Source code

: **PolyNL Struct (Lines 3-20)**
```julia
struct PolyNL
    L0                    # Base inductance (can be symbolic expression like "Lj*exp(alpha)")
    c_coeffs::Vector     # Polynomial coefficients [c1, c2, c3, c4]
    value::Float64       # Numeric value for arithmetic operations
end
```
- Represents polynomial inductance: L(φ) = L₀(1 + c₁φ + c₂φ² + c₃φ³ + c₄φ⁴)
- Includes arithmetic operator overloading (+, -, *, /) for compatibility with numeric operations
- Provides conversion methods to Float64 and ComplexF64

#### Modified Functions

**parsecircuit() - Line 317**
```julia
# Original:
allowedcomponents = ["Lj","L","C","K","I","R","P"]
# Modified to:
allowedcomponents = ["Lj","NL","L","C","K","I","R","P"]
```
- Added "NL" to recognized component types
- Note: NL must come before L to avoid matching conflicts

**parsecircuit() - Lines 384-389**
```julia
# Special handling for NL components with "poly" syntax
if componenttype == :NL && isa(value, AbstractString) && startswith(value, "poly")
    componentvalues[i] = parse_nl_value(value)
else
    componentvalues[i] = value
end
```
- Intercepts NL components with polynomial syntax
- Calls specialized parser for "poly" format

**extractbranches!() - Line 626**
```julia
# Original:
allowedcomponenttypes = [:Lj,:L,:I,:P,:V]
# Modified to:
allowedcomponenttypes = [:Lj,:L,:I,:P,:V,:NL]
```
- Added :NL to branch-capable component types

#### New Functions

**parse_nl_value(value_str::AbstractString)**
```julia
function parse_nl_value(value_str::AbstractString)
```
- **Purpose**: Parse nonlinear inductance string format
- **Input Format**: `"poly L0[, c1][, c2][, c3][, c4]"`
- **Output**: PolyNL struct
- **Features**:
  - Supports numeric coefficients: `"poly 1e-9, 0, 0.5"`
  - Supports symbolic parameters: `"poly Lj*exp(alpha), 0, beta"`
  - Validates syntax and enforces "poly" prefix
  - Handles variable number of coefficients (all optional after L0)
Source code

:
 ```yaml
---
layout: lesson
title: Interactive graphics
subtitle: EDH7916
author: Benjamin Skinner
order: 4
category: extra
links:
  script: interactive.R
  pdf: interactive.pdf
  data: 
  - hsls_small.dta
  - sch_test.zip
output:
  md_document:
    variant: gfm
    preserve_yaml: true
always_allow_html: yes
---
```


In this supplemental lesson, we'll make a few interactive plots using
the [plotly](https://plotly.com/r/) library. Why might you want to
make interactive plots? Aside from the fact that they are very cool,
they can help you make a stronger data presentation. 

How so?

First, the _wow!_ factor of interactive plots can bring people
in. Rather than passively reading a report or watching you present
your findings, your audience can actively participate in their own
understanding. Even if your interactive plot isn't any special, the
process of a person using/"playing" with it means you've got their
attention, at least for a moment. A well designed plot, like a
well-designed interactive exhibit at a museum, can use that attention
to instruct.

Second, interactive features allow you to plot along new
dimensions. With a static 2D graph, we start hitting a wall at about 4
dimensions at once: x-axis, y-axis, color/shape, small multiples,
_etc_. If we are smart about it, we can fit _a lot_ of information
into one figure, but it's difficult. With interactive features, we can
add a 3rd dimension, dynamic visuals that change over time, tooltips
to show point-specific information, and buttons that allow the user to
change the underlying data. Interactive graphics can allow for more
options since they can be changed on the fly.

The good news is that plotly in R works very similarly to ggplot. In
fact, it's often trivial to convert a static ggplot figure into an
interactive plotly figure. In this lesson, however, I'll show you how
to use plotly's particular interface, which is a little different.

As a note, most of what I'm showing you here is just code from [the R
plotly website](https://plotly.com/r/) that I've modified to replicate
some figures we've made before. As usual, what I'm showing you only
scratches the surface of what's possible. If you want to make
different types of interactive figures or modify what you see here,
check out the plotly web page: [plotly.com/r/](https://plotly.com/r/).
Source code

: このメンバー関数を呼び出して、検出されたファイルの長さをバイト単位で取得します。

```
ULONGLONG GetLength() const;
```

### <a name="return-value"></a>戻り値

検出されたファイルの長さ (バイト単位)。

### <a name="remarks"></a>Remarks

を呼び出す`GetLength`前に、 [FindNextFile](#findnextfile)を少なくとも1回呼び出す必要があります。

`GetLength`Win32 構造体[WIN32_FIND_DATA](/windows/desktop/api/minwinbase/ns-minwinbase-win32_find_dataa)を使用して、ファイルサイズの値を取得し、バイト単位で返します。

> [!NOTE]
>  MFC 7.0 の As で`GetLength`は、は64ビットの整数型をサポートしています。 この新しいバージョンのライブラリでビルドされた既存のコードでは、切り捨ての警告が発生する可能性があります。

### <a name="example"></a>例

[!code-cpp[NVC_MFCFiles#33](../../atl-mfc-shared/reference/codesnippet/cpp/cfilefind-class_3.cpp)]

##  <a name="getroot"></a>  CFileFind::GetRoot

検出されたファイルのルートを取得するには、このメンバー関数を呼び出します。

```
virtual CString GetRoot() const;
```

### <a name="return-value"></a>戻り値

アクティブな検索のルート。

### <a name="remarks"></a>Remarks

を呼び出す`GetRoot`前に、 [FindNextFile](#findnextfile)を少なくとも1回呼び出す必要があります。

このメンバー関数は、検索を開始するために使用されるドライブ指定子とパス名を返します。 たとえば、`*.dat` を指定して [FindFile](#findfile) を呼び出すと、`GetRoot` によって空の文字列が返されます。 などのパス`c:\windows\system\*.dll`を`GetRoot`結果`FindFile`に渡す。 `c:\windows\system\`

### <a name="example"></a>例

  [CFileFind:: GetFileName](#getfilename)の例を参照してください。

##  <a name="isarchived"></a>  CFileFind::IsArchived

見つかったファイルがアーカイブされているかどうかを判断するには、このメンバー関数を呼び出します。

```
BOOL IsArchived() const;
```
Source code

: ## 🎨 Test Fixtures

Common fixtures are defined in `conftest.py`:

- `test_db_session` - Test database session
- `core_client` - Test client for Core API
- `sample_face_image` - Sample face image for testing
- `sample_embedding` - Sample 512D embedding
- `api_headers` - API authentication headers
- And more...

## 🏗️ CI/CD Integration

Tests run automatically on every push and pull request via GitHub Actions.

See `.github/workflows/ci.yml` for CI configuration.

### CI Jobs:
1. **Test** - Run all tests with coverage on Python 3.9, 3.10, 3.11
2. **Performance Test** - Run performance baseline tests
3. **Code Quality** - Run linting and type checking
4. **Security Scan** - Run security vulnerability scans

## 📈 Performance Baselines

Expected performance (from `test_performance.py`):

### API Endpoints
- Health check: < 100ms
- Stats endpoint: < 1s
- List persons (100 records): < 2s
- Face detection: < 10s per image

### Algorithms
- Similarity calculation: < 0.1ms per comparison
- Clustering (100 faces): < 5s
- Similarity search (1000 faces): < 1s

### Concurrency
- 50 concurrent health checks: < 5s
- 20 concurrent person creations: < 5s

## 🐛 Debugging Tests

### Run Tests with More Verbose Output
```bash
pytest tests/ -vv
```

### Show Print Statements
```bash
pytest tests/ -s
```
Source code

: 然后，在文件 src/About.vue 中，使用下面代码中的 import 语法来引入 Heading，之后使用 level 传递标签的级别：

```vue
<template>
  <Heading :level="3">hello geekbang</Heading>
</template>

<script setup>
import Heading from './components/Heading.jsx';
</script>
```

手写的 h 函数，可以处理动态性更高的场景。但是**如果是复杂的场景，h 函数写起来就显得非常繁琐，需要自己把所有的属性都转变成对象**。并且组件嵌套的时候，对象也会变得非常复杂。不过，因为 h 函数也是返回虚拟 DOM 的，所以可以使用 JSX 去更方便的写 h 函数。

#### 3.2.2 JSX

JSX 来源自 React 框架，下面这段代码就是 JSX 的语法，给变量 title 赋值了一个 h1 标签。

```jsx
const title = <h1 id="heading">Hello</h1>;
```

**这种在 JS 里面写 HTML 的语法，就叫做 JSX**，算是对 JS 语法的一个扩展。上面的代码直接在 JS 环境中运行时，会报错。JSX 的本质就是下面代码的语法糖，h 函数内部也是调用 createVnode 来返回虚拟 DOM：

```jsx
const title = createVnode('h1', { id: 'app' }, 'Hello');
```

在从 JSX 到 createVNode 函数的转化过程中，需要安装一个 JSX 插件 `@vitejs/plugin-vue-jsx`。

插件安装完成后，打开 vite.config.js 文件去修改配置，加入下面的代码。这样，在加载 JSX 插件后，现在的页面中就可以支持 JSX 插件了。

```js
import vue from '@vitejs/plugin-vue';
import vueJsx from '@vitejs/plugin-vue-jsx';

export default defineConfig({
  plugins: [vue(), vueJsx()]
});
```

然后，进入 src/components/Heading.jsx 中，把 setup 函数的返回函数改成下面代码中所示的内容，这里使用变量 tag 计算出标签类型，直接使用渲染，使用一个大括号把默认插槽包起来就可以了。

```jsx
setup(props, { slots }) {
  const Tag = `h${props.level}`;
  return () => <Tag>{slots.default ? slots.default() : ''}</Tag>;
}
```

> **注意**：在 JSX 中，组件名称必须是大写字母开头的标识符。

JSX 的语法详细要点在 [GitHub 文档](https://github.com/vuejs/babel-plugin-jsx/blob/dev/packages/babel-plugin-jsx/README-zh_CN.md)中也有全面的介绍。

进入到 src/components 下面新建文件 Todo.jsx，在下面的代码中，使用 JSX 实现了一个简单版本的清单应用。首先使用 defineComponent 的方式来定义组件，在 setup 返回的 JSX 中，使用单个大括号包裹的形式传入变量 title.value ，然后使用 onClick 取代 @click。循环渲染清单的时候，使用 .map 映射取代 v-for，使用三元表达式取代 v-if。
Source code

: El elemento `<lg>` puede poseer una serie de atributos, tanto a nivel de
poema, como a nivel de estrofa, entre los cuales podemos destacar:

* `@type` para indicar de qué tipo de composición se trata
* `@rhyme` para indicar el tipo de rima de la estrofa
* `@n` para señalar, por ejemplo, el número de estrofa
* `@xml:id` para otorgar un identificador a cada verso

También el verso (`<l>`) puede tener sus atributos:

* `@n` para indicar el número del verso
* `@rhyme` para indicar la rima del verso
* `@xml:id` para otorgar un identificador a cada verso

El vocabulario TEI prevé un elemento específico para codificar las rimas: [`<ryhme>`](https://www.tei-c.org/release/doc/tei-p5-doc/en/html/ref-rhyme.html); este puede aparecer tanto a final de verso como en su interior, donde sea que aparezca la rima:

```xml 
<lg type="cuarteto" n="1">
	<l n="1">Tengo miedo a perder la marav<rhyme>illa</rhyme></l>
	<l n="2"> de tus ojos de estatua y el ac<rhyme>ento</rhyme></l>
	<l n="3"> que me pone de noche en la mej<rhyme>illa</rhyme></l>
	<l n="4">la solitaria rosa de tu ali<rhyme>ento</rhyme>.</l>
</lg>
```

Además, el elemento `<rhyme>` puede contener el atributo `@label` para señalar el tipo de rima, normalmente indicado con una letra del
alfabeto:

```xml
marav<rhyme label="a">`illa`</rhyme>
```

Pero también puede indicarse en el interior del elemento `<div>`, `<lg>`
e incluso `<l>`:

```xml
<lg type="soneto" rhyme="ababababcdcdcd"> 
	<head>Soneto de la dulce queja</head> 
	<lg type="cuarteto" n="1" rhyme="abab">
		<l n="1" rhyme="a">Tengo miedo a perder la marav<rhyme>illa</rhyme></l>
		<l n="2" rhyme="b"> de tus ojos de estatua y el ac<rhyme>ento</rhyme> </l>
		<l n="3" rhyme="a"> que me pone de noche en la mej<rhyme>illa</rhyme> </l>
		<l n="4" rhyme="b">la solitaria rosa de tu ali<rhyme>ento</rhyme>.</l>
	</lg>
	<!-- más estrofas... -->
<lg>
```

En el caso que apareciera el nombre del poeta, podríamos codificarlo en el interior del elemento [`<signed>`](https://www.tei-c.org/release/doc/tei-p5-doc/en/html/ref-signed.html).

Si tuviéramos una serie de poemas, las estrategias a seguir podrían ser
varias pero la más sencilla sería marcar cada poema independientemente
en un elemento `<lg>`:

◆ **Task**
All lines with the string "Added" must be copied from the data.

◆ **Exercise answer**
- Added "NL" to recognized component types
- Added :NL to branch-capable component types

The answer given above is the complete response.